» **About this exercise**: How many lines in the listing contain the string "speedometer"? Give only the number.

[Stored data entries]
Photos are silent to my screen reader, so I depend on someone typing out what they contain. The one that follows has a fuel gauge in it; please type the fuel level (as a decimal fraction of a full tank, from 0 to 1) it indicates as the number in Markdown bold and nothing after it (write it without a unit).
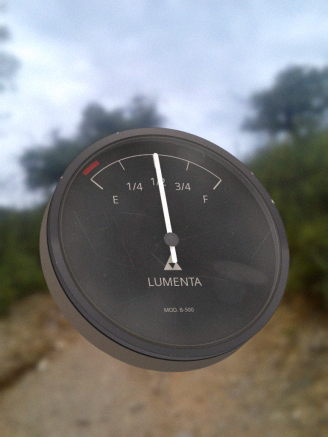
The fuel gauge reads **0.5**
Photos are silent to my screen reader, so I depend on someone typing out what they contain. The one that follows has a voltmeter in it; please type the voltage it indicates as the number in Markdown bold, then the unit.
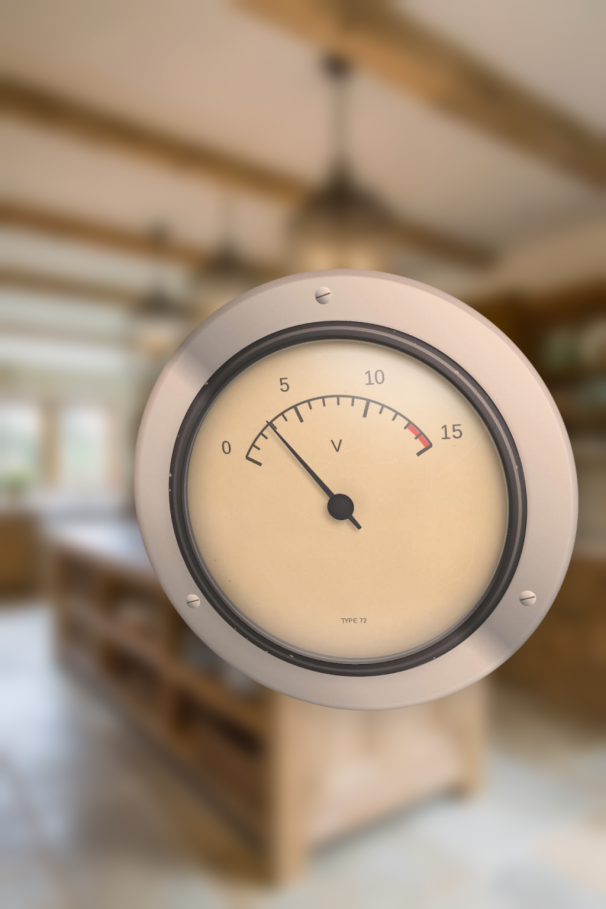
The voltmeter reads **3** V
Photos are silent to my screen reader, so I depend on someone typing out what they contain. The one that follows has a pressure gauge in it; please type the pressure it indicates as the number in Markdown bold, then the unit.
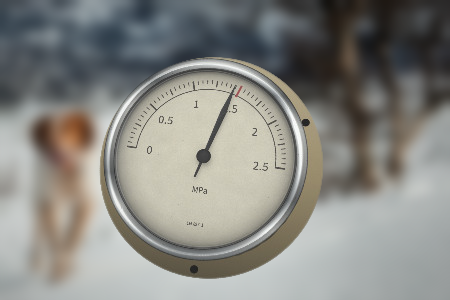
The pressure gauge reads **1.45** MPa
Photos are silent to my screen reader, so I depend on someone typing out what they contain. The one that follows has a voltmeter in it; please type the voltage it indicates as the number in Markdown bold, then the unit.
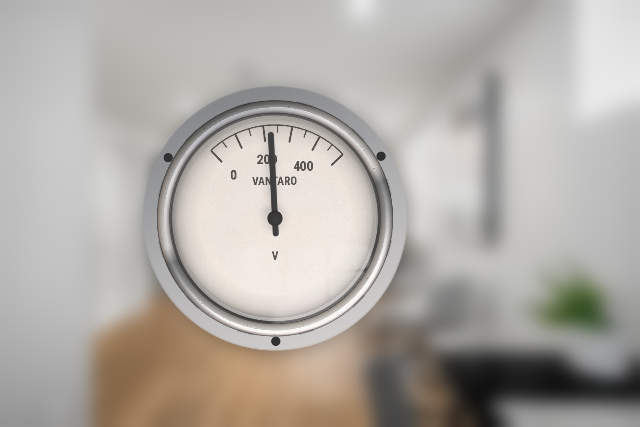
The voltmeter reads **225** V
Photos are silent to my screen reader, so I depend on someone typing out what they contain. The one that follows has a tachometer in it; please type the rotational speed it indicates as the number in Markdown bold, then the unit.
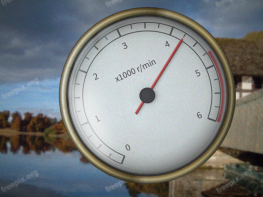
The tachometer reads **4250** rpm
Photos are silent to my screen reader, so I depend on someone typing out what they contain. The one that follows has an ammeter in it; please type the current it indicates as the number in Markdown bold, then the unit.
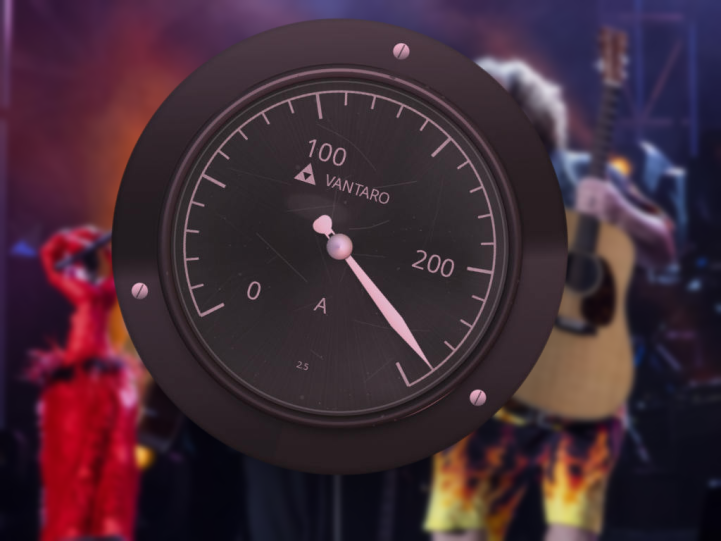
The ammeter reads **240** A
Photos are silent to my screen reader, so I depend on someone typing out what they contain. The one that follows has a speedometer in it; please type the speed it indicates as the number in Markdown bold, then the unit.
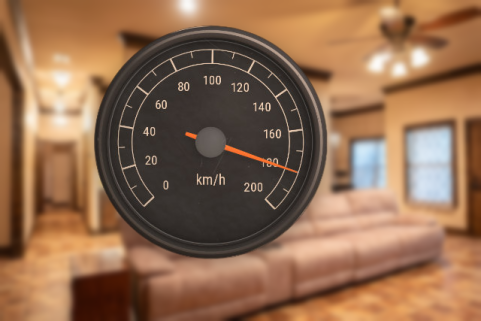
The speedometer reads **180** km/h
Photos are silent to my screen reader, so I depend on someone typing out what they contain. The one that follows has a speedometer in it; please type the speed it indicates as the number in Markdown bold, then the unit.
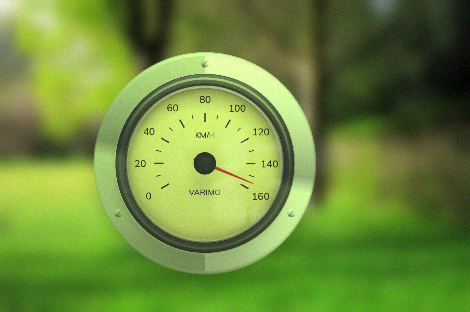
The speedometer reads **155** km/h
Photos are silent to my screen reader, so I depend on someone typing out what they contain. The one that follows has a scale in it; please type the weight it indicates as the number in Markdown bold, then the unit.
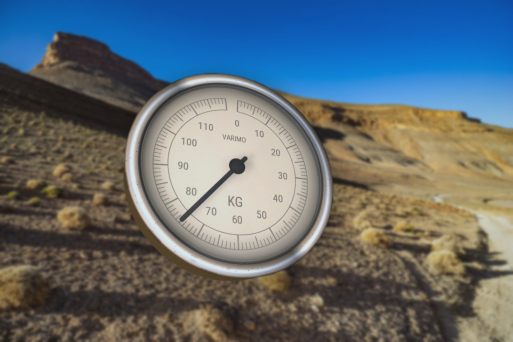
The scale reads **75** kg
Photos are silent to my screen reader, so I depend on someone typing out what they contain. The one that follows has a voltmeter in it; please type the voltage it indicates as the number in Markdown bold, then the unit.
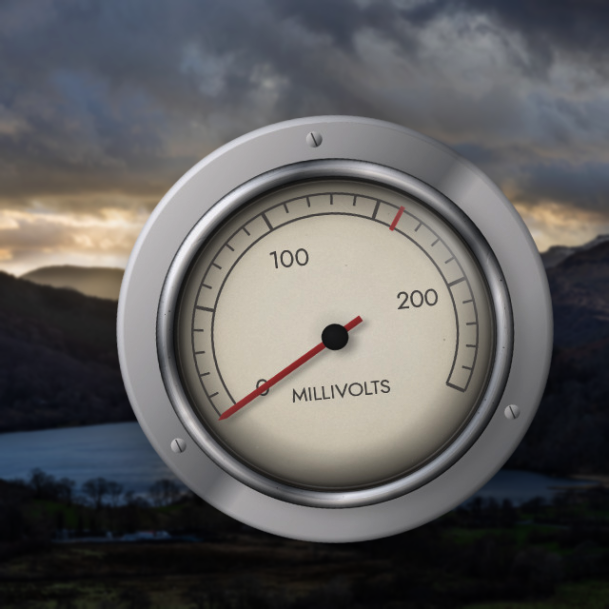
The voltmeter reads **0** mV
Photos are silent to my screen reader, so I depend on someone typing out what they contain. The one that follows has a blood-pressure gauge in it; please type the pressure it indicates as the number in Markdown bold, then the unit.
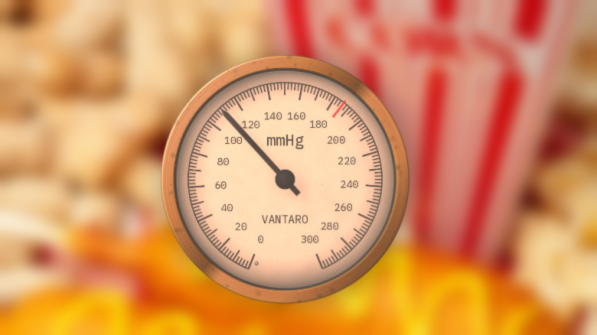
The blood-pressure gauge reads **110** mmHg
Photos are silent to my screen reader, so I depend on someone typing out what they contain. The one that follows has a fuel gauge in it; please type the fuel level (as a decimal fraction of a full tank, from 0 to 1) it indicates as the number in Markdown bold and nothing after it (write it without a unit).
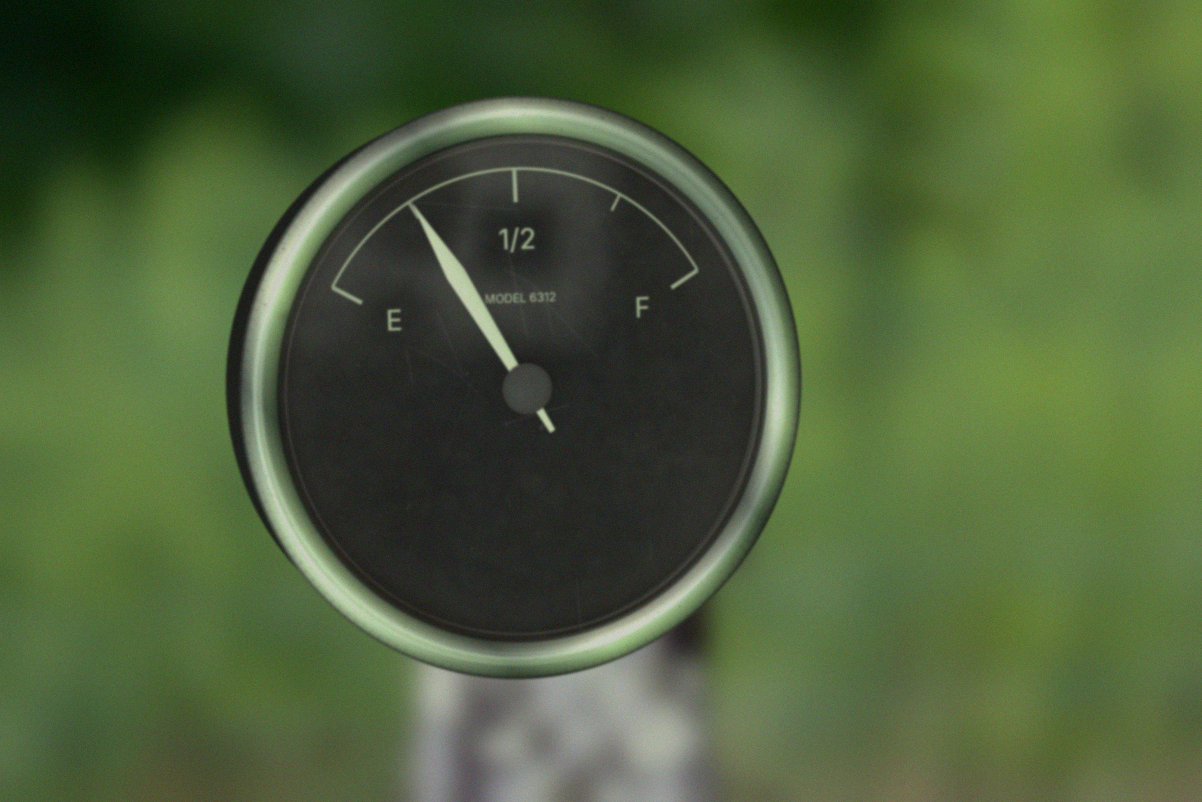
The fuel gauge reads **0.25**
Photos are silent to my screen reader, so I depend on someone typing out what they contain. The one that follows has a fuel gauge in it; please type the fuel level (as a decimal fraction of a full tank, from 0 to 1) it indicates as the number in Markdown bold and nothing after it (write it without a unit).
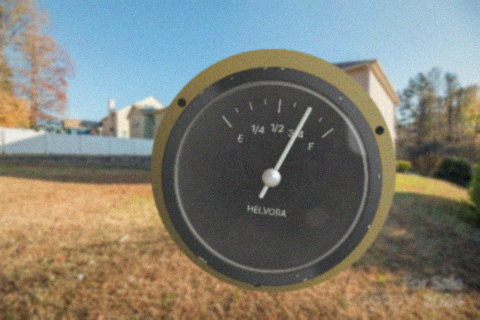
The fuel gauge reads **0.75**
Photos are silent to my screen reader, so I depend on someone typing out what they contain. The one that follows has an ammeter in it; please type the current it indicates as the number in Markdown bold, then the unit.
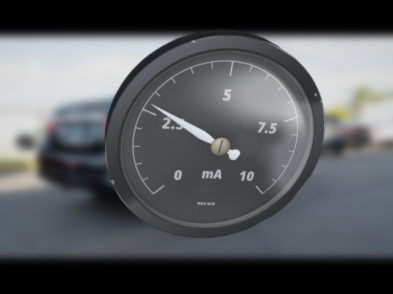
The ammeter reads **2.75** mA
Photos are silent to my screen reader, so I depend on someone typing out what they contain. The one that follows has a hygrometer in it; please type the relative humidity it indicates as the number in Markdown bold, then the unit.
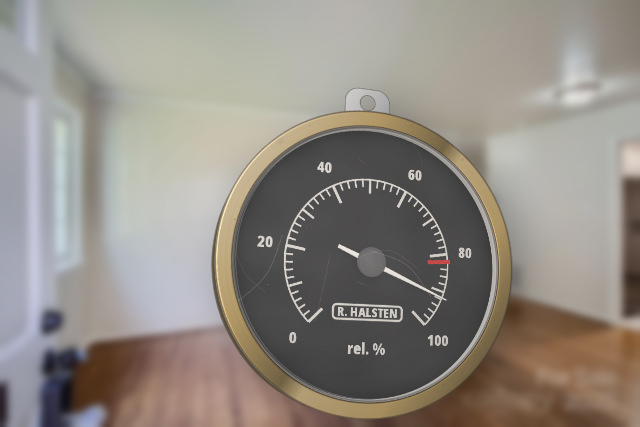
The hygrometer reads **92** %
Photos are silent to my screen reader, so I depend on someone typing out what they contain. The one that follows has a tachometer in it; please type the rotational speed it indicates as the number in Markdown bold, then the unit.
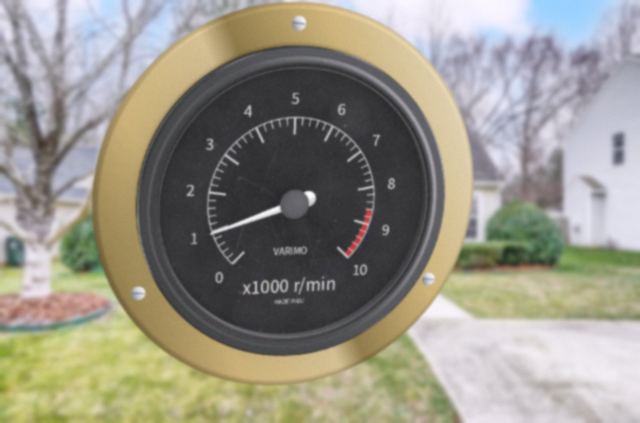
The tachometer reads **1000** rpm
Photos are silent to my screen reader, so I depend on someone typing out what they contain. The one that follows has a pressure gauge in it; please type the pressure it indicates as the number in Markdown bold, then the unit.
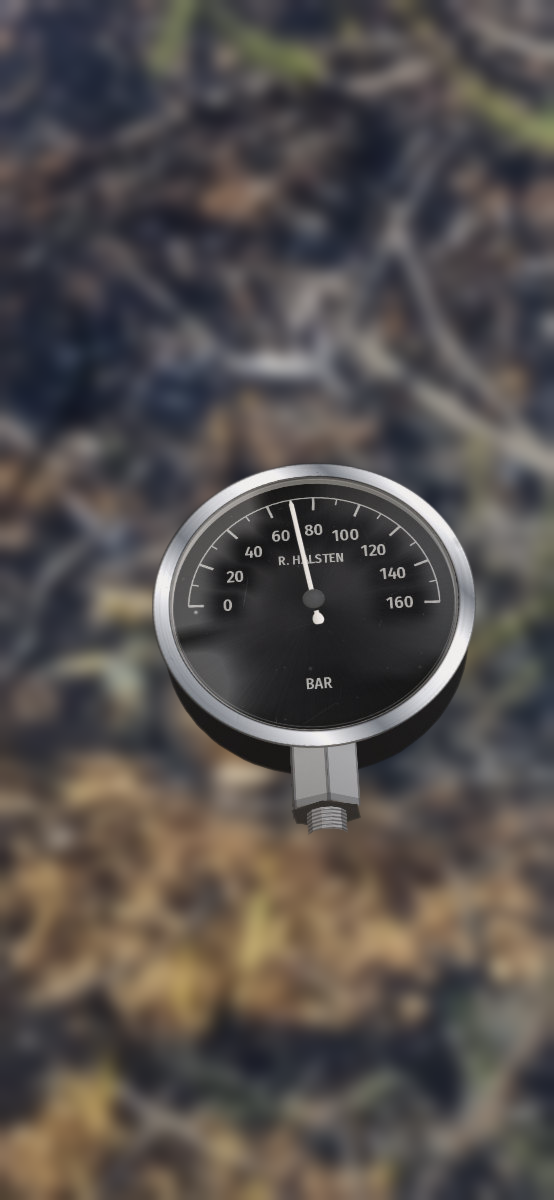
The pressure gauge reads **70** bar
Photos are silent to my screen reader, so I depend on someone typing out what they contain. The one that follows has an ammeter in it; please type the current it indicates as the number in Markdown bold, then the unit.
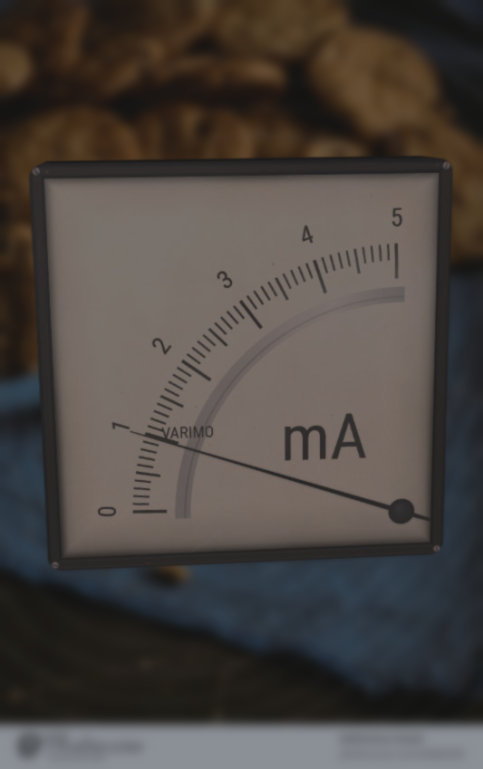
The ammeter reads **1** mA
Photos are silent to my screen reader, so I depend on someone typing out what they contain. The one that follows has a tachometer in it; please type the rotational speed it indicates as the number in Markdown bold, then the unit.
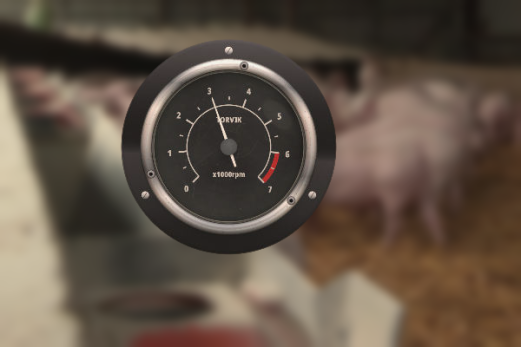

» **Response to the task**: 4